James and Joseph Chatterton were cousins of John Morse. John's Uncle Charles Morse lived in New York City. His wife's sister was the mother of the two Chatterton boys. As John Morse was Lizzie's biologial mother's brother, that made the Chattertons Lizzie's relatives as well. She may have never met them before, but if she realized that not only her own Uncle John was scheming to take away her inheritance, but other members of her mother's family as well, the hatred and anger would have been burning white hot. This was betrayal at a very visceral level.

One of the reasons Lizzie was never convicted of the double murder, was that the court could find no motive for her killing her father and step-mother. A will was never found.
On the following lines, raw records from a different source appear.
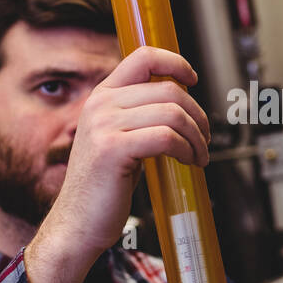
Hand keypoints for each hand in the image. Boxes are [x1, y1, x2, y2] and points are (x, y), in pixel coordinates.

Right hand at [25, 46, 209, 282]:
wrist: (77, 225)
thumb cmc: (103, 188)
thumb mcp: (118, 140)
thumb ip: (140, 117)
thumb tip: (181, 104)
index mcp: (102, 97)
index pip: (143, 57)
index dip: (175, 63)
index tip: (192, 79)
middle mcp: (100, 105)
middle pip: (169, 90)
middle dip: (198, 115)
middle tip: (204, 141)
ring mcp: (104, 126)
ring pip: (173, 114)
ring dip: (197, 137)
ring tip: (199, 155)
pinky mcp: (113, 149)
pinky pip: (167, 137)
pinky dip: (187, 150)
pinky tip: (189, 162)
The two sisters would have inheritied his fortune anyway, with some stipance going to Abby. But...what if the court had discovered who the two pale young men were that were talking with Andrew and loitering around his door the day of the murders? If the police had found out their names, and that they were related to John Morse, would the case have taken a different turn? Would the cattle deal and clandestine maneuvers come to light, providing a motive for murder? And if John denied knowing who they were, would his lie underscore that something was "afoot?" Here was Lizzie's motive for the murders, but the two men were never identified or found.

What are your thoughts? Could the two men's identities have caused a different verdict to be declared in the Lizzie Borden murder case? Would this have hinted at a motive worthy of ending two people's lives?